• **Consigne 1**:
Extrayez du texte sur l'évaluation des bibliothèques le passage allant de « Dans les chapitres » à « sur le métier. », mot pour mot.
• **Consigne 2**:
Répondez brièvement à ces questions sur le texte consacré à l'évaluation des bibliothèques :
(a) Quel est le titre du premier chapitre de l'ouvrage ?
(b) Quel indicateur invite à distinguer les promoteurs, les détracteurs et les indifférents à l'offre de services ?
(c) En quoi la vision se distingue-t-elle de la mission ?

• **Texte extrait**:
***

L’ouvrage revient au travers des six premiers chapitres sur la nécessité d’une réflexion préalable à toute évaluation. Le premier chapitre, « Understanding ends and means », souligne qu’il ne faut pas oublier la finalité de l’évaluation : ainsi, les objectifs de la gestion interne ne doivent pas contredire les besoins exprimés par les usagers ! Il convient de faire converger les mesures de la qualité de service avec celles de la satisfaction des usagers. La notion de qualité de service est multidimentionnelle, recouvrant à la fois le contenu (information, espaces, ressources…) et le contexte de mise à disposition de ce contenu (qualité des interfaces, confort des salles…). Les auteurs recommandent d’évaluer la qualité sur une échelle plus large encore, telle qu’elle sera définie par les usagers qui y auront recours et contribueront à forger la « marque bibliothèque ». Il faut arriver à une détermination collective de la qualité de service et de la satisfaction afin de co-construire la « réputation » de la bibliothèque dont les usagers les plus satisfaits seront les meilleurs ambassadeurs (ce que le marketing appelle « les promoteurs » ; l’ouvrage revient sur un indicateur intéressant, le Net Promoter Score, qui invite à distinguer les promoteurs, les détracteurs et les indifférents à l’offre de services). En bref, les auteurs insistent sur l’importance de bâtir avec les usagers une offre de services (et donc son évaluation) selon la valeur et l’intérêt qu’ils lui trouvent : une offre qui va de soi, simple et nécessaire, toujours remise en question ; et non pas une offre héritée d’un usage ancien, devenu obsolète, et dont la justification ne répond plus qu’à la nécessaire occupation d’une équipe trop nombreuse. Par exemple, à l’heure de l’autonomie des usagers et du modèle du libre-service, pourquoi certaines bibliothèques ont-elles encore un guichet pour le prêt retour ? Est-ce un service demandé par les usagers ? Leur facilite-t-il la vie ? Qu’est-ce qui est vraiment important pour l’usager ? C’est dans ce difficile et périlleux exercice qui met en regard le coût, les espaces, les effectifs et la qualité du service rendu que la bibliothèque peut imaginer son futur… L’ouvrage ne dit pas comment accompagner les équipes dans cette (r)évolution !
Dans les chapitres suivants (2 et 3), les auteurs évoquent le fait que de nombreuses bibliothèques vivent sur un statu quo : leurs missions sont définies depuis la nuit des temps, leur public connu… elles évaluent la croissance de leurs collections, le nombre d’emprunts et – au mieux – dorment sur leurs lauriers ! Cependant, chaque jour, nous disent-ils, est le premier jour pour de nombreux visiteurs. C’est à ces primo-visiteurs qu’il faut répondre, c’est à eux qu’il faut plaire et c’est eux qu’il faut convaincre de revenir ! La mission de la bibliothèque doit donc toujours être questionnée et remise sur le métier.
Cette mission doit être distinguée de la vision. La seconde donne une direction (où va-t-on ?) quand la première est opérationnelle et peut se décliner en objectifs (comment y va-t-on ?) comme dans l’exemple cité dans l’ouvrage de la bibliothèque de Charlotte Mecklenburg 1.

***

• **Extraits de données**:
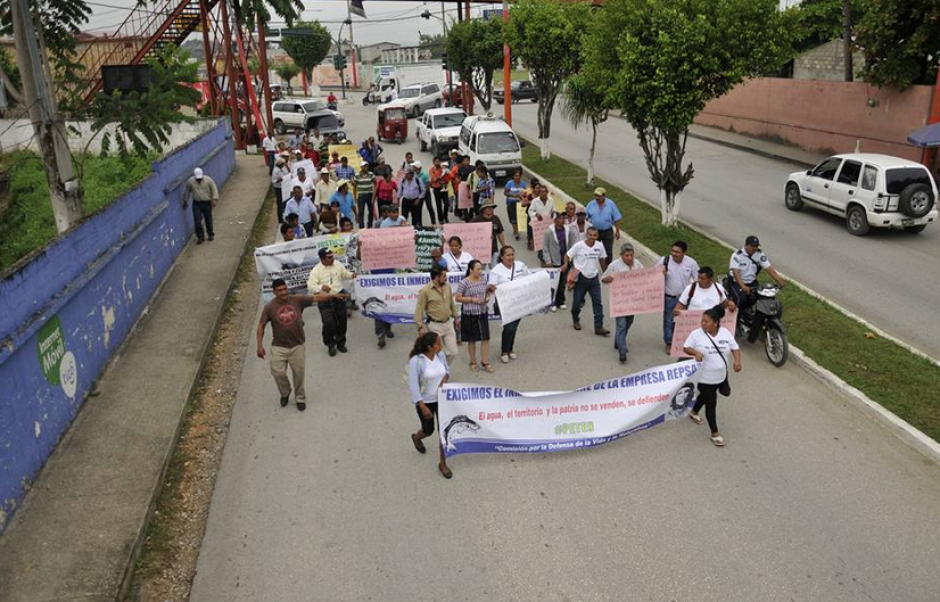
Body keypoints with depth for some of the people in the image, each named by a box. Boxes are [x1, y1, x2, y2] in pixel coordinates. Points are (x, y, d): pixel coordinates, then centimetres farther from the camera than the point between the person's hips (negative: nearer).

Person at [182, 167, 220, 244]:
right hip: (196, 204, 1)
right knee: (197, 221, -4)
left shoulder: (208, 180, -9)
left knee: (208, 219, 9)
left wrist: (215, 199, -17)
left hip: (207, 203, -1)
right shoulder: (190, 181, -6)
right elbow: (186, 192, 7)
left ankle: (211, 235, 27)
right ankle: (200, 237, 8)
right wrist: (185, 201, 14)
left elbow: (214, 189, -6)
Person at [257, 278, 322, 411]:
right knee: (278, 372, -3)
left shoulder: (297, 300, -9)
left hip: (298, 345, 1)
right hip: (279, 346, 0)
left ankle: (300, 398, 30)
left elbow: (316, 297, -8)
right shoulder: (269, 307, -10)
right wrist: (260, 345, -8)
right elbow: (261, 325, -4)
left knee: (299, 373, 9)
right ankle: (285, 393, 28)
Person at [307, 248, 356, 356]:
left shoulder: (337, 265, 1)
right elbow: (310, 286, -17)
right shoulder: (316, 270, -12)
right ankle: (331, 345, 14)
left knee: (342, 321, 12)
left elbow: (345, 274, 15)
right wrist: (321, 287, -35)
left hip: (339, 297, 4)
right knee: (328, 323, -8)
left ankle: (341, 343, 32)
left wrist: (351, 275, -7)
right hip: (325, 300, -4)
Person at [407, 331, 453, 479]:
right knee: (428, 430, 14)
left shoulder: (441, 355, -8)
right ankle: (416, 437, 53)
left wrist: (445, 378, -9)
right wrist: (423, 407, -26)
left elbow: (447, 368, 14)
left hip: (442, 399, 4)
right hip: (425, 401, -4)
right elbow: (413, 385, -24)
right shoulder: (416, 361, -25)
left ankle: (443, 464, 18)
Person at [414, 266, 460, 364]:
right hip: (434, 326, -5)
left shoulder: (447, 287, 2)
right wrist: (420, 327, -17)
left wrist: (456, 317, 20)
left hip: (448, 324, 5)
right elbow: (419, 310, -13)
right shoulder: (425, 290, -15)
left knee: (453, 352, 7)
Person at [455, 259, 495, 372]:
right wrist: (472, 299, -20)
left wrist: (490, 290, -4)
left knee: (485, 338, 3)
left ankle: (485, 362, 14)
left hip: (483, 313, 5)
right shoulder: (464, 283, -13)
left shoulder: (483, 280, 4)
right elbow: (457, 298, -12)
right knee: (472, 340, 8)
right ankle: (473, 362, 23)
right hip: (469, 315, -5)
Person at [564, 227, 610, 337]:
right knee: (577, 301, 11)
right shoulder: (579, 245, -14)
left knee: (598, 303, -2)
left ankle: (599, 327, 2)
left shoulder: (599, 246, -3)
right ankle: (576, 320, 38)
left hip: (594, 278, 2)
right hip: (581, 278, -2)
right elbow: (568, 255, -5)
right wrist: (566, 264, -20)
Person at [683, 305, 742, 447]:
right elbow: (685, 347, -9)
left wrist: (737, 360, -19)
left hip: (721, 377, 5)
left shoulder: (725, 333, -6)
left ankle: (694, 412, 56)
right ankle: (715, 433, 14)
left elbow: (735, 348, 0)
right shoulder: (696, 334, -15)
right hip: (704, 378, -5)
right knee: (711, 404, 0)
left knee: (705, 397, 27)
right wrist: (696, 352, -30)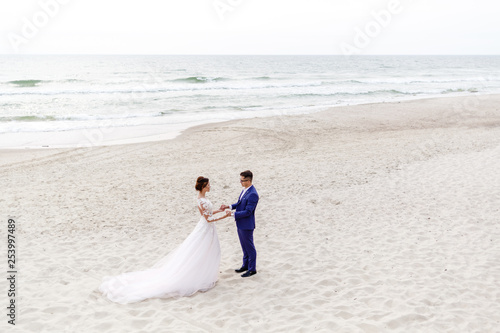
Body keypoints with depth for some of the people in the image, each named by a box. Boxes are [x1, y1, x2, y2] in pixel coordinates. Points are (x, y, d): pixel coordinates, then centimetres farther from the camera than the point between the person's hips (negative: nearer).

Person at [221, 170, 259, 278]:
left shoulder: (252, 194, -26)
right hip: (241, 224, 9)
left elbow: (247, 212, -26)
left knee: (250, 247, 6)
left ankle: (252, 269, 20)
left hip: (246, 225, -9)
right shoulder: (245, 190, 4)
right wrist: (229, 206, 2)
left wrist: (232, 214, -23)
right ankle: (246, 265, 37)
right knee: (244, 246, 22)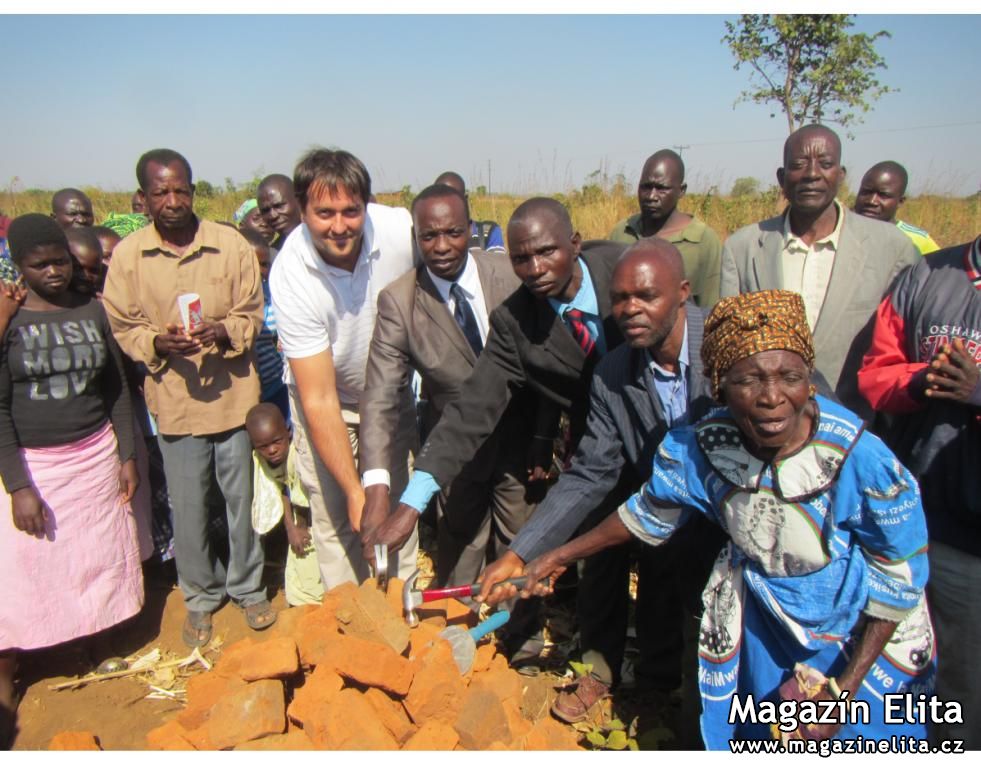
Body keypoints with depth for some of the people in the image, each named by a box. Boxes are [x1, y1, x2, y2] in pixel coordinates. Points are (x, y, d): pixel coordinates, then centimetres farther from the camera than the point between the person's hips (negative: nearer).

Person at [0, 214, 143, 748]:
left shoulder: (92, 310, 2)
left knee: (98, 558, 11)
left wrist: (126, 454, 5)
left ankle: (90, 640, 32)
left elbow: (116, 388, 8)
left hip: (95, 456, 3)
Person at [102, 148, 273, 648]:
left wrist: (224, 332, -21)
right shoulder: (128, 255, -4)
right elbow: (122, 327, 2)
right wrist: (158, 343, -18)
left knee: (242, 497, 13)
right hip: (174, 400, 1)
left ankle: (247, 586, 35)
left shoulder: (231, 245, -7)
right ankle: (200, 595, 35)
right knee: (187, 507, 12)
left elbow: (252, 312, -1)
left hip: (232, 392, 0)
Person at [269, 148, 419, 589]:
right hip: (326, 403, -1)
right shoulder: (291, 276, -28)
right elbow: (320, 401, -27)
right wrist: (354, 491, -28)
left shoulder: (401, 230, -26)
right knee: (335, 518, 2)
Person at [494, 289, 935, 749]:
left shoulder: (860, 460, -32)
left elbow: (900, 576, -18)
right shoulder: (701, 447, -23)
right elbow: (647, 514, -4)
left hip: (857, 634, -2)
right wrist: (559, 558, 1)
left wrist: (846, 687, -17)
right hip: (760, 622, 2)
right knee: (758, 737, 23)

***

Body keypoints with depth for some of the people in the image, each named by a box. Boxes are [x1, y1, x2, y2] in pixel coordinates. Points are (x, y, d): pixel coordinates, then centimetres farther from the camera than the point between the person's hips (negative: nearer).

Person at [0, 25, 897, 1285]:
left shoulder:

***

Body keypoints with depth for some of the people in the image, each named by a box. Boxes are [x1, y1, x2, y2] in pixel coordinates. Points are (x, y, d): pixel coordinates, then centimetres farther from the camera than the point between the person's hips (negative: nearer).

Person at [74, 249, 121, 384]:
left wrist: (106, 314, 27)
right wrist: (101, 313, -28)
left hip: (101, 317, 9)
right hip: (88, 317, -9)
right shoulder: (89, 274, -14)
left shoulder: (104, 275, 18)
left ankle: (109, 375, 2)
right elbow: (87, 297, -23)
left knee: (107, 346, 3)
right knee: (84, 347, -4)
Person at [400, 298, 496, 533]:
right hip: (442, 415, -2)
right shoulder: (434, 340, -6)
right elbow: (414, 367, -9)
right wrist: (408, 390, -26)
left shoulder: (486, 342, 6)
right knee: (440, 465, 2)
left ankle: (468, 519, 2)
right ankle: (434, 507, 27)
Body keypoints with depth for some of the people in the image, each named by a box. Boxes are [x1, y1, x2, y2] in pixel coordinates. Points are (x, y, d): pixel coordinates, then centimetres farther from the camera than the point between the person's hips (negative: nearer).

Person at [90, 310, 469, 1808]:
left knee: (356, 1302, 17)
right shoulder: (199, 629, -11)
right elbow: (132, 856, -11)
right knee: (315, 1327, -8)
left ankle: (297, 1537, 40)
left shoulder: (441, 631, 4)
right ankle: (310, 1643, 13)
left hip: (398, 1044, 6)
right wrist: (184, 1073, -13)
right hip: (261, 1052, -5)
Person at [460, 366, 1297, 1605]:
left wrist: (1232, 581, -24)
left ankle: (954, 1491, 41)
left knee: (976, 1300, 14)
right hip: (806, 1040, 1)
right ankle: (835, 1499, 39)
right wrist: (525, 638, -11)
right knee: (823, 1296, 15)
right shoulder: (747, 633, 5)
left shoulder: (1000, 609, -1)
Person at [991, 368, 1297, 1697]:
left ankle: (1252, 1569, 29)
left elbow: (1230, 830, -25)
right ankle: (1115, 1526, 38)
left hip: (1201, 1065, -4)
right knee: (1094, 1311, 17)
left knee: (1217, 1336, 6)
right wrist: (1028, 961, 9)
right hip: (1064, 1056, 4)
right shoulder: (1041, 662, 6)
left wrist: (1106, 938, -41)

***

• **Solution 1**:
Dans les chapitres suivants (2 et 3), les auteurs évoquent le fait que de nombreuses bibliothèques vivent sur un statu quo : leurs missions sont définies depuis la nuit des temps, leur public connu… elles évaluent la croissance de leurs collections, le nombre d’emprunts et – au mieux – dorment sur leurs lauriers ! Cependant, chaque jour, nous disent-ils, est le premier jour pour de nombreux visiteurs. C’est à ces primo-visiteurs qu’il faut répondre, c’est à eux qu’il faut plaire et c’est eux qu’il faut convaincre de revenir ! La mission de la bibliothèque doit donc toujours être questionnée et remise sur le métier.

• **Solution 2**:
(a) « Understanding ends and means ».
(b) Le Net Promoter Score.
(c) La vision donne une direction (où va-t-on ?), tandis que la mission est opérationnelle et se décline en objectifs (comment y va-t-on ?).